Estaba mirando las bandejas bajo las lámparas de calor, tratando de decidir qué cenar. Estaba agotada después de un largo turno y me costaba mantener los ojos abiertos.
Mis manos aún conservaban esa mancha grisácea alrededor de los nudillos, por mucho que me las hubiera frotado en el trabajo. Mi camisa olía a humo y metal caliente. Mis vaqueros tenían una mancha de grasa en el muslo.
Sabía exactamente cómo me veía.
Y no me avergonzaba de ello.
Entonces oí a un hombre decir, en voz baja pero clara: “Mírenlo. Eso es lo que pasa cuando no te tomas la escuela en serio”.
Me quedé paralizado.
De reojo los vi: un hombre con un traje elegante junto a un chico de unos quince años. Buena ropa. Bonita mochila. El pelo peinado con más esmero del que yo me puse el día de mi boda, cuando todavía tenía una.
—¿Crees que faltar a clase es gracioso? —continuó el hombre—. ¿Crees que no hacer los deberes no tiene importancia? ¿Quieres acabar así? ¿Un fracasado cubierto de tierra, haciendo trabajos manuales toda tu vida?
Hubo una pausa.
Apreté la mandíbula. Mantuve la mirada fija en el pollo, fingiendo no haber oído nada.
—¿Y bien? ¿Es así como quieres que sea tu futuro? —insistió el hombre.
El niño respondió en voz baja: "No".
Parecía incómodo.
El padre se inclinó hacia él. “Entonces empieza a comportarte como tal”.
Sentí un nudo en el estómago. No porque no hubiera oído hablar así antes; sí que lo había hecho. Muchas veces.
Lo que me impactó fue el niño y la lección que estaba aprendiendo allí mismo, en público: que el valor de un hombre se podía medir por lo limpia que estuviera su camisa.
Podría haberme dado la vuelta. Podría haber dicho: «Gano más que algunos ingenieros». Podría haberle explicado lo rápido que se desmoronaría su mundo sin gente como yo.
En lugar de eso, cogí un recipiente de pollo frito, le añadí puré de patatas y me dirigí a la caja.
Siempre he creído que es mejor dejar que tu trabajo hable por sí mismo.

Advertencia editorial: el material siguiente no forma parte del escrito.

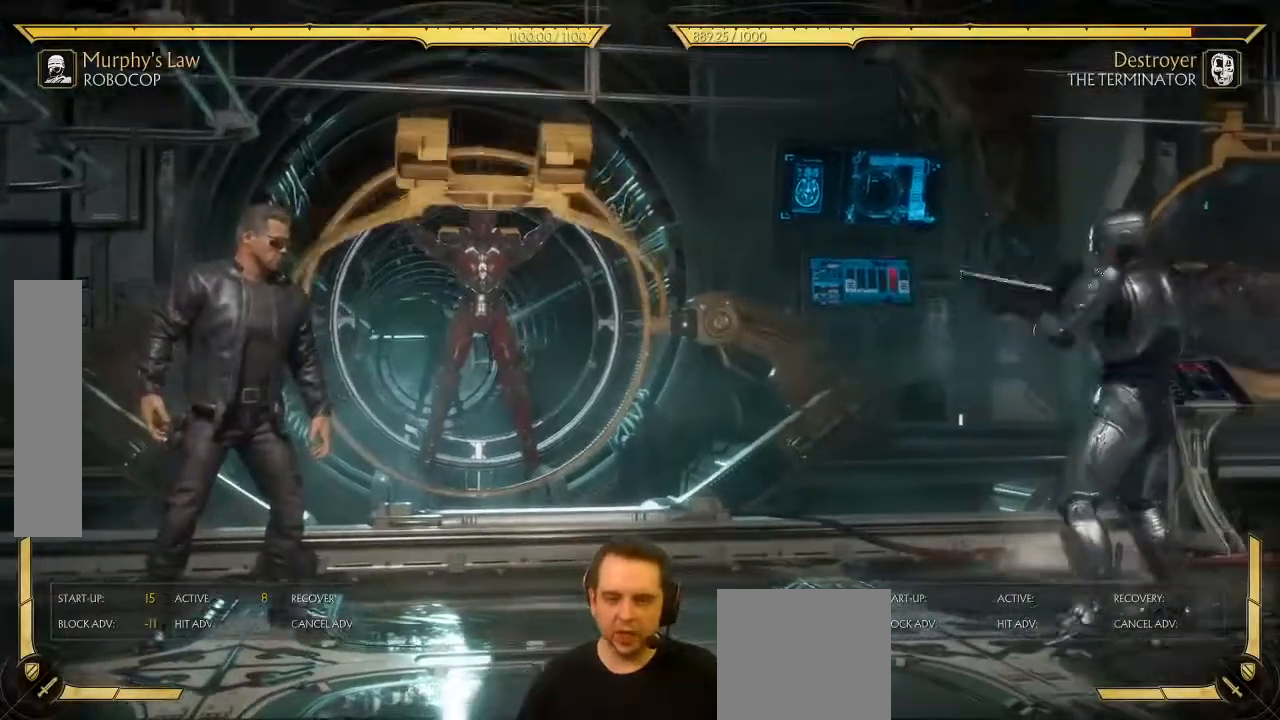
{"dt_ms": 500, "buttons": [], "left_stick": "center", "events": [[467, "DPAD_LEFT", "up"]]}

Por supuesto, el hombre y su hijo acabaron haciendo cola justo delante de mí.
El padre permanecía relajado, haciendo girar un manojo de llaves brillantes de la camioneta en su dedo. Nunca se giró, pero el niño… él era diferente.
No dejaba de mirar mis manos.
Había algo en sus ojos que no lograba descifrar. Como si estuviera tratando de comprender algo.
El padre estaba descargando agua con gas y barritas de granola gourmet en la cinta transportadora cuando sonó su teléfono. Parecía irritado incluso antes de contestar.
—¿Qué? —espetó.
Una pausa.
Luego, en voz más alta, "¿Qué quieres decir con que todavía está caído?"
La cajera disminuyó un poco la velocidad. La mujer que estaba detrás de mí dejó de fingir que no escuchaba.
“¿No te dije ya que consiguieras a alguien que lo arreglara? ¡Necesito que esa línea funcione inmediatamente!”
Pausa.
Su voz se convirtió en un gruñido bajo. "¿Qué quieres decir con que no pueden arreglarlo?"